• Supplied entries:
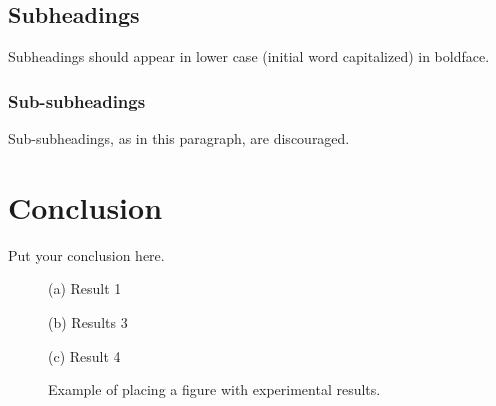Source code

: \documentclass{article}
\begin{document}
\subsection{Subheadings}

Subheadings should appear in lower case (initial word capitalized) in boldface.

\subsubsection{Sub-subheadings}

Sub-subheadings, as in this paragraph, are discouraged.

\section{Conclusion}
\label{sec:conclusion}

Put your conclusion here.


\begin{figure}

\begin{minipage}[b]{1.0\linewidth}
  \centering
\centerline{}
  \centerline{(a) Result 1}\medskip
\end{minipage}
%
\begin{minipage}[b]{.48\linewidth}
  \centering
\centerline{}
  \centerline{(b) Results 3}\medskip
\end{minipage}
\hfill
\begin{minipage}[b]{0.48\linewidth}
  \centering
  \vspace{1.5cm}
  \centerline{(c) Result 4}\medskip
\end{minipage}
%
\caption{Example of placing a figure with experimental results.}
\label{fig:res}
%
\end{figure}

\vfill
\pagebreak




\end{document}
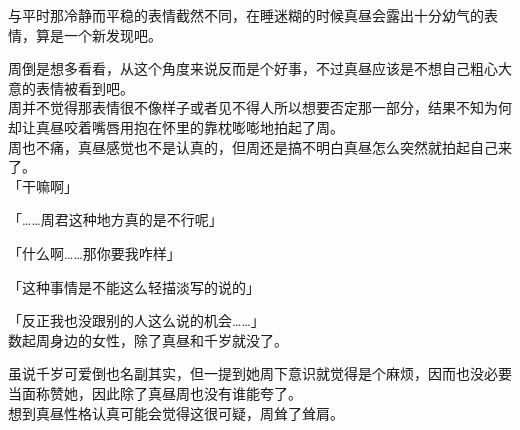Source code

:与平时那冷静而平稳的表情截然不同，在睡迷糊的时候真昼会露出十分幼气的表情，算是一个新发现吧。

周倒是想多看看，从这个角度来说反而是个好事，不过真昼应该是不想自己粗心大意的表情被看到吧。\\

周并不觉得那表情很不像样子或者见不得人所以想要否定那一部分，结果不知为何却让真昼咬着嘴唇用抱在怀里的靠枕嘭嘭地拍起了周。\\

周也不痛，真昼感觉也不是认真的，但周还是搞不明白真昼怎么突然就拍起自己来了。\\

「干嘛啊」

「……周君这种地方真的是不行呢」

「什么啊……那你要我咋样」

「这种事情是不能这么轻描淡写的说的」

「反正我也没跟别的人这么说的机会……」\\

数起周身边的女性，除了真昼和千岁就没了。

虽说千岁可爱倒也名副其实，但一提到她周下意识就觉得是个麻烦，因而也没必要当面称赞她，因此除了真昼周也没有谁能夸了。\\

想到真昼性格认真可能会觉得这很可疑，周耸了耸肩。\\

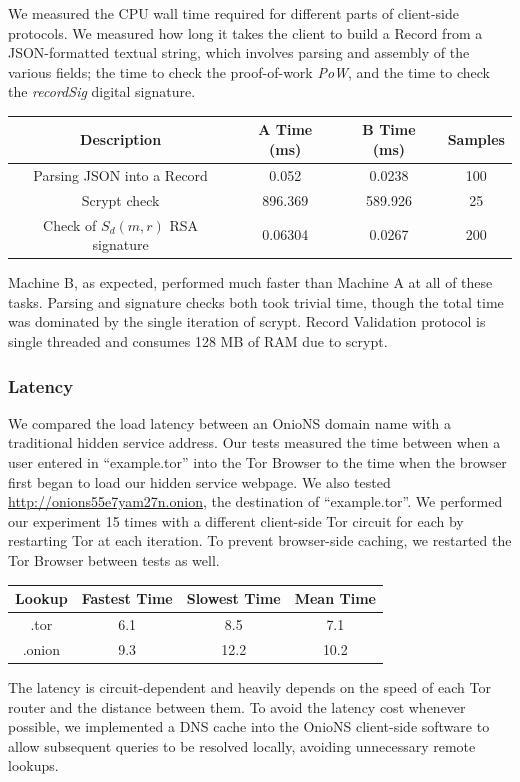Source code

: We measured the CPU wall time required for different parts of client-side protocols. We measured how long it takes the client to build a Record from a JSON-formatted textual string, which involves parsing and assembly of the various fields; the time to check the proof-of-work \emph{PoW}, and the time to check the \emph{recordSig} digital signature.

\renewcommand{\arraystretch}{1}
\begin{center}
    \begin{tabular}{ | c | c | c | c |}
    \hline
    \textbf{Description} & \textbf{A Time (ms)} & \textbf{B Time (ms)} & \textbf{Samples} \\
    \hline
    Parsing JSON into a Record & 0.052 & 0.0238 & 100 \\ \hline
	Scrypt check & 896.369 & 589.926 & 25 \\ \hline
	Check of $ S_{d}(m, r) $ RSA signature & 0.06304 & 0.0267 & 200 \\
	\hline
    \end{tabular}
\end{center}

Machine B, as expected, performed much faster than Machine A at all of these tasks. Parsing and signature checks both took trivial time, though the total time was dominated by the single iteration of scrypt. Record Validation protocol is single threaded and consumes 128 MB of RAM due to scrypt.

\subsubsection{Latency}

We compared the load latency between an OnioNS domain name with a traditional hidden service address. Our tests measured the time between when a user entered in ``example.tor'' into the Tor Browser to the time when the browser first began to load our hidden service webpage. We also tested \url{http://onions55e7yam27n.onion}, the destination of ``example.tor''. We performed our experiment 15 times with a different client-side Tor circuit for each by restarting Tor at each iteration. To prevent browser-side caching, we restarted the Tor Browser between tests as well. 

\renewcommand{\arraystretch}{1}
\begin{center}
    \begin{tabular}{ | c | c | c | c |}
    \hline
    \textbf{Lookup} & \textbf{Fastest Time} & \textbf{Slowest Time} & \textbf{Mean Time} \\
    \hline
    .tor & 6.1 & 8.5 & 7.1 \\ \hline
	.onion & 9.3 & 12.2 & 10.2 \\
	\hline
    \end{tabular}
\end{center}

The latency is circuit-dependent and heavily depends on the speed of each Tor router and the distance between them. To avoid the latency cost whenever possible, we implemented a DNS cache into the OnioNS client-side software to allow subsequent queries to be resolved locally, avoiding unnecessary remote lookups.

• Problem: Some lines above hold the word "figure". Copy all of them.

• Solution:
\begin{figure}
\caption{Example of placing a figure with experimental results.}
\end{figure}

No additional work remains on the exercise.